Be Prepared to Pivot.
To pivot in business is to change direction while keeping one foot grounded where
you started.
That’s exactly what Elon Musk did when he turned X.com (online bank) into
PayPal (a global payment transfer provider). The change rendered X.com totally
unrecognizable, but Musk was able to use much of its resources. Those resources
included an innovative method of securely transferring money online through the
recipients email address, which Musk had developed himself.
Embrace an Exit Plan . *
Can you imagine if Musk had stayed running PayPal? He’d still be rich and
successful – but there would be no electric sports cars or rocket ships to his name.
Thankfully, Musk long ago learned how to extricate himself from his own startups.
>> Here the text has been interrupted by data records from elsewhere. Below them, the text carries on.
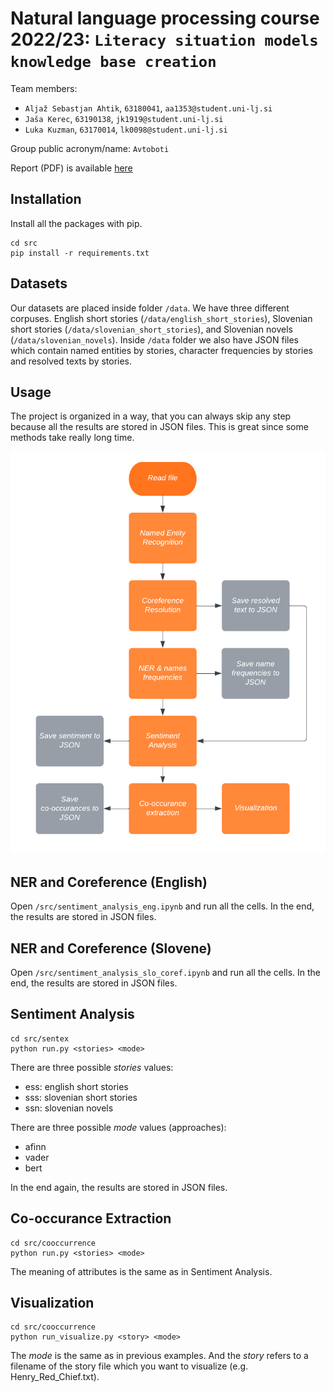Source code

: # Natural language processing course 2022/23: `Literacy situation models knowledge base creation`

Team members:
 * `Aljaž Sebastjan Ahtik`, `63180041`, `aa1353@student.uni-lj.si`
 * `Jaša Kerec`, `63190138`, `jk1919@student.uni-lj.si`
 * `Luka Kuzman`, `63170014`, `lk0098@student.uni-lj.si`
 
Group public acronym/name: `Avtoboti`

Report (PDF) is available [here](report/report.pdf)

## Installation

Install all the packages with pip.
```
cd src
pip install -r requirements.txt
```

## Datasets
Our datasets are placed inside folder ```/data```. We have three different corpuses. English short stories (```/data/english_short_stories```), Slovenian short stories (```/data/slovenian_short_stories```), and Slovenian novels (```/data/slovenian_novels```). Inside ```/data``` folder we also have JSON files which contain named entities by stories, character frequencies by stories and resolved texts by stories.

## Usage
The project is organized in a way, that you can always skip any step because all the results are stored in JSON files. This is great since some methods take really long time.

![Pipeline](imgs/pipeline.png)

## NER and Coreference (English)

Open ```/src/sentiment_analysis_eng.ipynb``` and run all the cells. In the end, the results are stored in JSON files.

## NER and Coreference (Slovene)

Open ```/src/sentiment_analysis_slo_coref.ipynb``` and run all the cells. In the end, the results are stored in JSON files.

## Sentiment Analysis

```
cd src/sentex
python run.py <stories> <mode>
```
There are three possible *stories* values:
- ess: english short stories
- sss: slovenian short stories
- ssn: slovenian novels

There are three possible *mode* values (approaches):
- afinn
- vader
- bert

In the end again, the results are stored in JSON files.

## Co-occurance Extraction

```
cd src/cooccurrence
python run.py <stories> <mode>
```

The meaning of attributes is the same as in Sentiment Analysis.

## Visualization

```
cd src/cooccurrence
python run_visualize.py <story> <mode>
```

The *mode* is the same as in previous examples. And the *story* refers to a filename of the story file which you want to visualize (e.g. Henry_Red_Chief.txt).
In 1995, Musk founded Zip2 (an online city guide) and in 1998 he sold it to
Compaq for $307 million. Musk’s portion was $22 million. He was 28-years-old
and free to do whatever he wanted.
That meant founding X.com. Again, Musk jumped ship after a couple of years,
selling PayPal for to Ebay in 2002 for a cool $1.5 billion. For his trouble, Musk got
$165 million in Ebay stock. Now Musk had enough personal capital to start the
pair of truly extraordinary businesses that he still runs today.
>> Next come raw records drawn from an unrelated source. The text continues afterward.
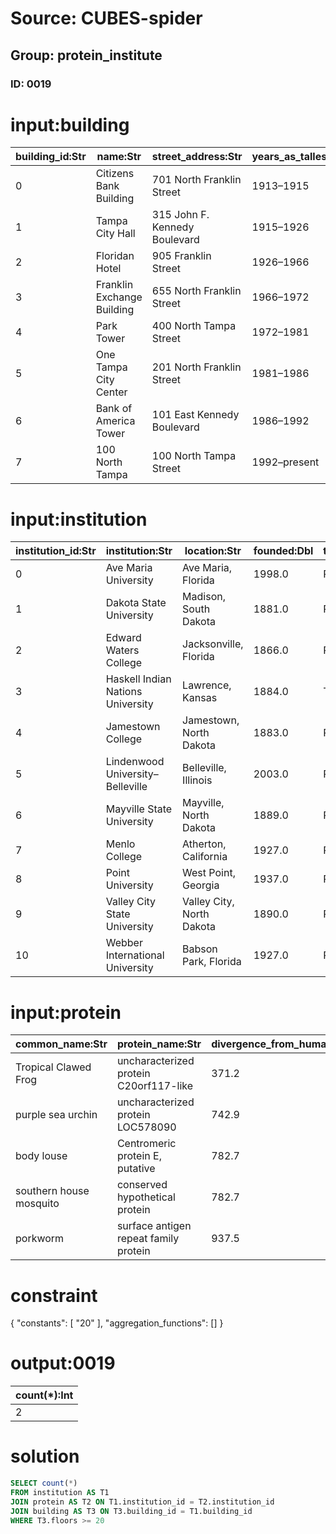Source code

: # Source: CUBES-spider
## Group: protein_institute
### ID: 0019

# input:building

| building_id:Str | name:Str | street_address:Str | years_as_tallest:Str | height_feet:Int | floors:Int |
|---|---|---|---|---|---|
| 0 | Citizens Bank Building | 701 North Franklin Street | 1913–1915 | 145 | 12 |
| 1 | Tampa City Hall | 315 John F. Kennedy Boulevard | 1915–1926 | 160 | 10 |
| 2 | Floridan Hotel | 905 Franklin Street | 1926–1966 | 204 | 17 |
| 3 | Franklin Exchange Building | 655 North Franklin Street | 1966–1972 | 280 | 22 |
| 4 | Park Tower | 400 North Tampa Street | 1972–1981 | 458 | 36 |
| 5 | One Tampa City Center | 201 North Franklin Street | 1981–1986 | 537 | 39 |
| 6 | Bank of America Tower | 101 East Kennedy Boulevard | 1986–1992 | 577 | 42 |
| 7 | 100 North Tampa | 100 North Tampa Street | 1992–present | 579 | 42 |

# input:institution

| institution_id:Str | institution:Str | location:Str | founded:Dbl | type:Str | enrollment:Int | team:Str | primary_conference:Str | building_id:Str |
|---|---|---|---|---|---|---|---|---|
| 0 | Ave Maria University | Ave Maria, Florida | 1998.0 | Private | 1200 | Gyrenes | The Sun | 1 |
| 1 | Dakota State University | Madison, South Dakota | 1881.0 | Public | 3102 | Trojans | none | 1 |
| 2 | Edward Waters College | Jacksonville, Florida | 1866.0 | Private | 800 | Tigers | Gulf Coast (GCAC) | 3 |
| 3 | Haskell Indian Nations University | Lawrence, Kansas | 1884.0 | Tribal | 1000 | Fighting Indians | MCAC | 5 |
| 4 | Jamestown College | Jamestown, North Dakota | 1883.0 | Private | 967 | Jimmies | none | 2 |
| 5 | Lindenwood University–Belleville | Belleville, Illinois | 2003.0 | Private | 2600 | Lynx | none | 0 |
| 6 | Mayville State University | Mayville, North Dakota | 1889.0 | Public | 825 | Comets | none | 0 |
| 7 | Menlo College | Atherton, California | 1927.0 | Private | 650 | Oaks | CalPac | 4 |
| 8 | Point University | West Point, Georgia | 1937.0 | Private | 1035 | Skyhawks | AAC | 7 |
| 9 | Valley City State University | Valley City, North Dakota | 1890.0 | Public | 1340 | Vikings | none | 3 |
| 10 | Webber International University | Babson Park, Florida | 1927.0 | Private | 616 | Warriors | The Sun | 5 |

# input:protein

| common_name:Str | protein_name:Str | divergence_from_human_lineage:Dbl | accession_number:Str | sequence_length:Dbl | sequence_identity_to_human_protein:Str | institution_id:Str |
|---|---|---|---|---|---|---|
| Tropical Clawed Frog | uncharacterized protein C20orf117-like | 371.2 | XP_002942331.1 | 1584.0 | 39% | 1 |
| purple sea urchin | uncharacterized protein LOC578090 | 742.9 | XP_783370.2 | 1587.0 | 47% | 3 |
| body louse | Centromeric protein E, putative | 782.7 | XP_002429877.1 | 2086.0 | 30% | 5 |
| southern house mosquito | conserved hypothetical protein | 782.7 | XP_001843754.1 | 1878.0 | 32% | 5 |
| porkworm | surface antigen repeat family protein | 937.5 | XP_003380263.1 | 2030.0 | 36% | 9 |

# constraint

{
  "constants": [
    "20"
  ],
  "aggregation_functions": []
}

# output:0019

| count(*):Int |
|---|
| 2 |

# solution

```sql
SELECT count(*)
FROM institution AS T1
JOIN protein AS T2 ON T1.institution_id = T2.institution_id
JOIN building AS T3 ON T3.building_id = T1.building_id
WHERE T3.floors >= 20
```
Invest Earnings into New Businesses.
Both times Musk cashed in a company for millions of dollars, he invested at least
45% of his earnings back into a brand new business within the calendar year.
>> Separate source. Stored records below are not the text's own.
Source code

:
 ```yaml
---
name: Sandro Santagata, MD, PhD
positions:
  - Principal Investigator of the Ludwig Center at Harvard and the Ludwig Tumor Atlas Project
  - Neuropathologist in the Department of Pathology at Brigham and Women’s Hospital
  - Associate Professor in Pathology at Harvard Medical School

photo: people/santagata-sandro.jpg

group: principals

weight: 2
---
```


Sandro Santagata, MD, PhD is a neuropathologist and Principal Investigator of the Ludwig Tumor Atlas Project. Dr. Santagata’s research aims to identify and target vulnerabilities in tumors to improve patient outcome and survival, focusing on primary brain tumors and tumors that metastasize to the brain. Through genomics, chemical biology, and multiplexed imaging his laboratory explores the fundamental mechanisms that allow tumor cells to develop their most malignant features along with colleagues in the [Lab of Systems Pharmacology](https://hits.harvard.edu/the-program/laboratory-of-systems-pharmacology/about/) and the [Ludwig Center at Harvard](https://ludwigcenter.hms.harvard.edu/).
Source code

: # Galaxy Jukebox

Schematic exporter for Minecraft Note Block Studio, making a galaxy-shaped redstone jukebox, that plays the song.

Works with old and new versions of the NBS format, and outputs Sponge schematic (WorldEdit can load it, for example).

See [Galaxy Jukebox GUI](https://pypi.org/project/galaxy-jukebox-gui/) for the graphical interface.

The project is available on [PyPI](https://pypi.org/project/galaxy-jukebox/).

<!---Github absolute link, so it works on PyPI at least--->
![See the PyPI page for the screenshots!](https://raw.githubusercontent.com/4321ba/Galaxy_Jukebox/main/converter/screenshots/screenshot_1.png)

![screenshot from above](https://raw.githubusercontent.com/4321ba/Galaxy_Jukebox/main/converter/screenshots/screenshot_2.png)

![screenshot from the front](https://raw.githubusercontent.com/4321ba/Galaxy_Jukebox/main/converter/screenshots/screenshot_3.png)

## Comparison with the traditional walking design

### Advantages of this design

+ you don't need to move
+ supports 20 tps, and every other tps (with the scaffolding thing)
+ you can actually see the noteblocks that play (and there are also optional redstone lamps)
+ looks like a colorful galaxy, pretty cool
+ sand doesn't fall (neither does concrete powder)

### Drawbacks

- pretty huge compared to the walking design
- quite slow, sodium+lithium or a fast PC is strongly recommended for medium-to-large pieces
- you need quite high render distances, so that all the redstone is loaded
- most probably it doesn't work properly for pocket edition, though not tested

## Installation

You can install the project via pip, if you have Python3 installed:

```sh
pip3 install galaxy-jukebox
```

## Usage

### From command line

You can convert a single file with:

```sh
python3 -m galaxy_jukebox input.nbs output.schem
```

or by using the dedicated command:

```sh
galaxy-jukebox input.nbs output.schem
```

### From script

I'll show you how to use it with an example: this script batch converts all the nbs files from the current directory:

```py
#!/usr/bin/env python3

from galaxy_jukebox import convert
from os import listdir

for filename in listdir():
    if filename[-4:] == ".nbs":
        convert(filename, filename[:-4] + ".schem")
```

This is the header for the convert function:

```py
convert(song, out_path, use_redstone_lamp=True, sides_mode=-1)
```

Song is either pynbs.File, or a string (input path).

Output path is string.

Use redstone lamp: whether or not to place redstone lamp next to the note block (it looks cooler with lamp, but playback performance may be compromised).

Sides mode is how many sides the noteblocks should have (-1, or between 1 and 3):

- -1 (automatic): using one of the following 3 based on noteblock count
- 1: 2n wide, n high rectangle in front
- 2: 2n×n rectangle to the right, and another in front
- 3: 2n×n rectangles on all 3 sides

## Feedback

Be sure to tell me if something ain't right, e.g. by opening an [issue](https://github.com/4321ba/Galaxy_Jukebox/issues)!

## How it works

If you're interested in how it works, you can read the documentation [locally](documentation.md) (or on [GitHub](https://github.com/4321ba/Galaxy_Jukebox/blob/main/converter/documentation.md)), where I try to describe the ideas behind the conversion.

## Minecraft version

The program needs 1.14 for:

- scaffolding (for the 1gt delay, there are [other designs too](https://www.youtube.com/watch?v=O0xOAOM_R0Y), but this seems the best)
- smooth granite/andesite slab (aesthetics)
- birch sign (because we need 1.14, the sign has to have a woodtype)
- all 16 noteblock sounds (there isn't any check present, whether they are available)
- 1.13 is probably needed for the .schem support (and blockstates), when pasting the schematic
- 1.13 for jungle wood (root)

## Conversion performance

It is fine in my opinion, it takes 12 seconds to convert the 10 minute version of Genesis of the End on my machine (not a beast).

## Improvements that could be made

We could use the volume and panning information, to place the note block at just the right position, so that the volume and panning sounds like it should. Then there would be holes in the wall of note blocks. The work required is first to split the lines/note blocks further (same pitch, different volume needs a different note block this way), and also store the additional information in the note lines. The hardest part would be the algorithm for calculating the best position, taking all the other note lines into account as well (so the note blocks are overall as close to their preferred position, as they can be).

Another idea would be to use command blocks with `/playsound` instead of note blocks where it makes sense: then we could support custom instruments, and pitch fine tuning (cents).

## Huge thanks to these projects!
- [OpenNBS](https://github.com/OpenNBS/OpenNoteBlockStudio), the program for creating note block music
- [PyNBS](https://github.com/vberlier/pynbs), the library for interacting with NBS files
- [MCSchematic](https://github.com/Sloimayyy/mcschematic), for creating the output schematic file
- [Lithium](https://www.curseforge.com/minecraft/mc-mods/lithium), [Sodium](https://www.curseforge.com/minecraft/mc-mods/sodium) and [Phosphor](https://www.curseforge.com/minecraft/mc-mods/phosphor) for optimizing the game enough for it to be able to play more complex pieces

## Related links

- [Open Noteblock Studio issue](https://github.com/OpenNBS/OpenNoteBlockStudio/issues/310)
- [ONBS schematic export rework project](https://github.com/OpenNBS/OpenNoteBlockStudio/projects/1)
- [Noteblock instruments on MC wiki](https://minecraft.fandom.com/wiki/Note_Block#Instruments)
o $10 million of the $22 million Musk made from the sale of Zip2 went to
founding X.com (later PayPal).
o $100 million of the $165 million made from the sale of PayPal went to
founding SpaceX.
Musk also invested heavily in Tesla Motors (33,076,212 shares) and SolarCity
(20,724,991 shares). It’s the ownership of these three companies that constitutes
the vast majority of Musk’s $6.7 B estimated wealth.